### Extract provided

If you know where to look for it, you will find an extensive network of creativity in Berlin. Beyond the established structures of the art market (i.e. famous galleries, museums and exhibitions), there is still place for off-locations that celebrate creative subcultures and possibly ideas that will not make the cut to success. Yet they are successful on their own terms. Like back in the old Montmartre days, art does not purely exist; its creation is highly dependable on the life and atmosphere of its birthing place. Art thrives on the encounters that turn to collaborations. Wild parties and excessive rebellion against the rules of society become visions and ideas. As Matthias has stated precisely on Castor & Pollux,
“The influx of young and talented artist has by far pushed the limits of the local art scene, although success is still relative without the right connections to the right people. If you’re a young creative from abroad it will be hard to find entrance into the relevant club of curators, gallery owners, artists and critics. Yet the city keeps its reputation as excellent place to grow and produce. Where do all these people go? They have started their own creative ghettos in the popular north of Neukölln and in the forgotten side streets of Wedding while all similarities to the art scene of the 70s have vanished. ”
Nowadays, the off-locations of art are places where people can meet freely, in a creative environment that is inhabited by people of the same community. They are not necessarily galleries or exhibitions only; they are clubs, bars, places of life and expression. Whether they are valuable on the market or even measured at all is an entirely different question that hardly anybody in Berlin asks about.

######
### Record list

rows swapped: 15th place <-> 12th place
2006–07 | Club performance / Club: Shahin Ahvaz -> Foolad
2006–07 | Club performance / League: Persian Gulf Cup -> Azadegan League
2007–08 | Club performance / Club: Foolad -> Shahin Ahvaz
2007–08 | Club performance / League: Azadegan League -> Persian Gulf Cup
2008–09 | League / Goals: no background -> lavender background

######

▸ Exercise tasks
1) Can you condense the paragraph beginning "Nowadays, the off-locations" in the passage on Berlin's art scene into a short bulleted list that keeps its main facts?
2) Could you repeat the passage on Berlin's art scene word for word, between "Nowadays, the off-locations" and "Berlin asks about.", inclusive?

▸ Solutions per task
1)
- Art's off-locations are now places where people meet freely, in a creative environment inhabited by people of the same community.
- They are not only galleries or exhibitions; they are also clubs, bars, and places of life and expression.
- Hardly anybody in Berlin asks whether they are valuable on the market or measured at all.

2)
Nowadays, the off-locations of art are places where people can meet freely, in a creative environment that is inhabited by people of the same community. They are not necessarily galleries or exhibitions only; they are clubs, bars, places of life and expression. Whether they are valuable on the market or even measured at all is an entirely different question that hardly anybody in Berlin asks about.